Sad to say we are never allowed to know either of the two tennis players beyond what is already in the public domain. Bjorn's fits of ill temper are not for public consumption. John's are. But in the film, we don't get to know either. It's almost as if the director willed an aloofness for his two protagonists. They come to us as intensely private people forced to live acutely public lives. Which is probably what the reality was. But as cinema, it simply sucks when you can't get to know the heroes beyond their public image.
In that sense, this film is no different from the other notable sagas on the perils of stardom. What keeps us glued to the mounting tension of this sportive saga written into the raga of rivalry are the performances, not just the two protagonists, but also the distinguished Stellan Skarsgard as Bjorn's lifelong coach and Tuva Novotny as his girlfriend.
Alas, Bjorn speaks only in Swedish to the people close to him, thereby creating another level of alienation with the audience. There should have been a lot more on the two tennis legends' past. What we get are cursory scenes from their childhood and teens played out with a complete absence of warmth or tenderness.
McEnroe's father, goading his little son to show his skills at mathematical numbers in front of dinner guests, and a teenaged Bjorn raging in the forest, just make us wonder why people who excel in life are allowed to get away with asocial behaviour.

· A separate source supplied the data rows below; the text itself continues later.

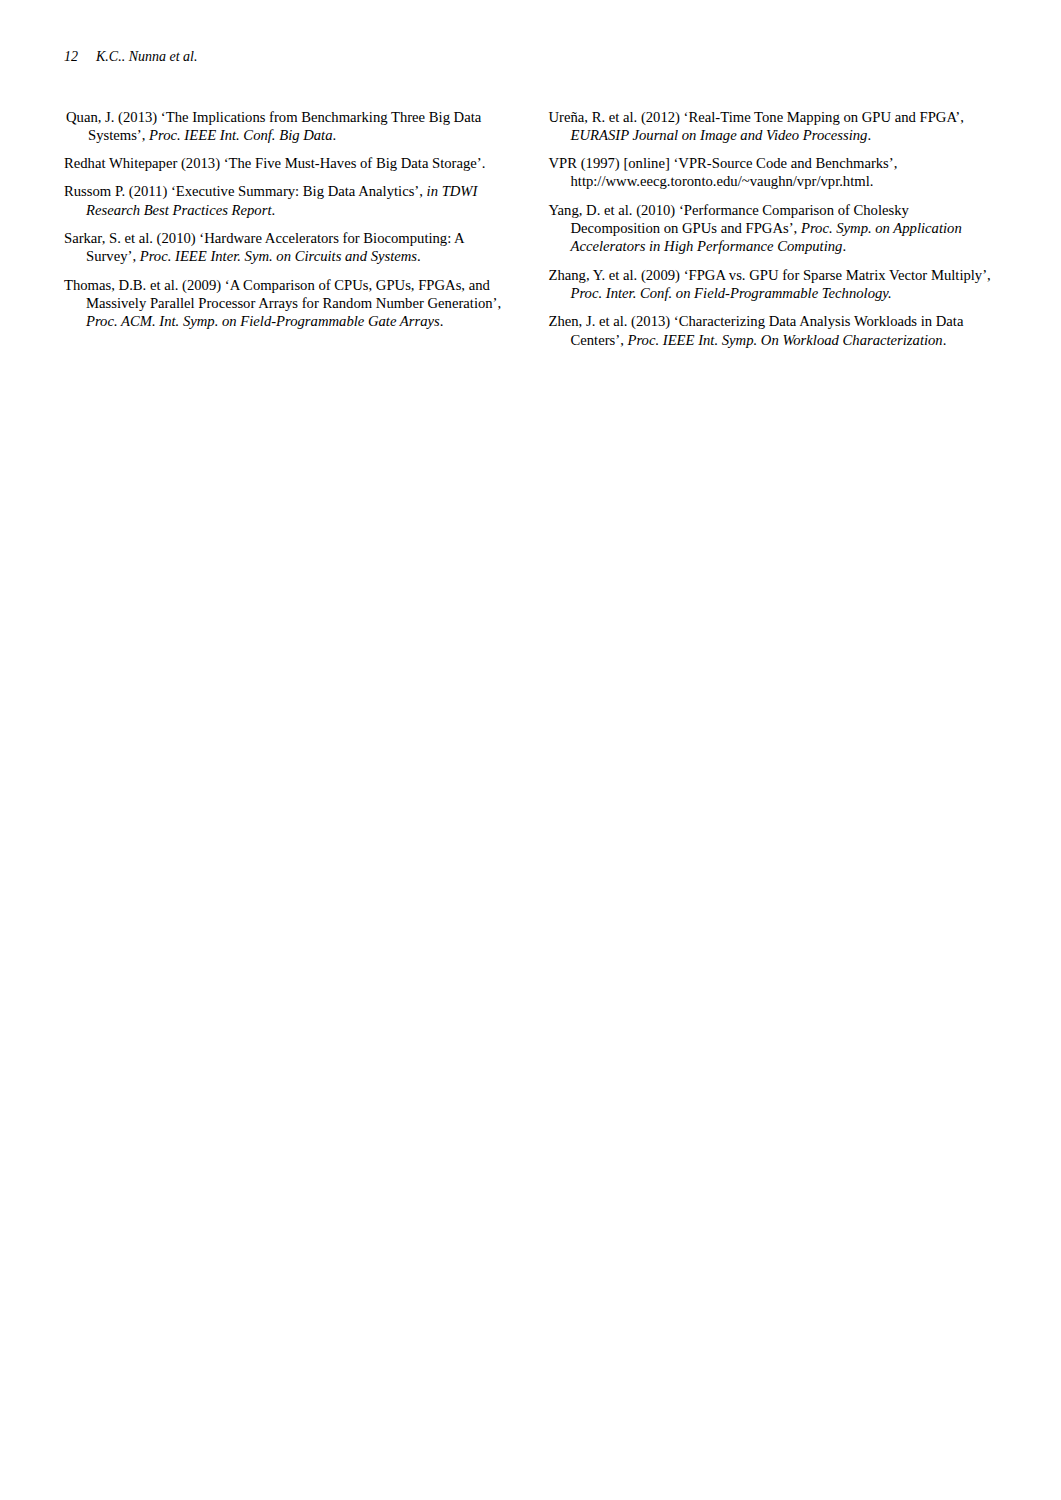12 K.C.. Nunna et al.
Quan, J. (2013) ‘The Implications from Benchmarking Three Big Data Systems’, Proc. IEEE Int. Conf. Big Data.
Redhat Whitepaper (2013) ‘The Five Must-Haves of Big Data Storage’.
Russom P. (2011) ‘Executive Summary: Big Data Analytics’, in TDWI Research Best Practices Report.
Sarkar, S. et al. (2010) ‘Hardware Accelerators for Biocomputing: A Survey’, Proc. IEEE Inter. Sym. on Circuits and Systems.
Thomas, D.B. et al. (2009) ‘A Comparison of CPUs, GPUs, FPGAs, and Massively Parallel Processor Arrays for Random Number Generation’, Proc. ACM. Int. Symp. on Field-Programmable Gate Arrays.
Ureña, R. et al. (2012) ‘Real-Time Tone Mapping on GPU and FPGA’, EURASIP Journal on Image and Video Processing.
VPR (1997) [online] ‘VPR-Source Code and Benchmarks’, http://www.eecg.toronto.edu/~vaughn/vpr/vpr.html.
Yang, D. et al. (2010) ‘Performance Comparison of Cholesky Decomposition on GPUs and FPGAs’, Proc. Symp. on Application Accelerators in High Performance Computing.
Zhang, Y. et al. (2009) ‘FPGA vs. GPU for Sparse Matrix Vector Multiply’, Proc. Inter. Conf. on Field-Programmable Technology.
Zhen, J. et al. (2013) ‘Characterizing Data Analysis Workloads in Data Centers’, Proc. IEEE Int. Symp. On Workload Characterization.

This is a story that was waiting to be told. Now that it is here, we can only approach its unapproachable protagonists with a feeling of wistful yearning. If only the two protagonists were as expressive as the actors who play them.
The tennis played by Gudanson and LaBeouf is as good as Sushant Singh Rajput's cricket in "M.S. Dhoni - The Untold Story". But you don't have to like tennis to watch this film. If you like the idea of two very accomplished actors struggling to give a relevance to their characters beyond the script, this is your movie date.
For a more comprehensive Bjorn/McEnroe biopic, please wait.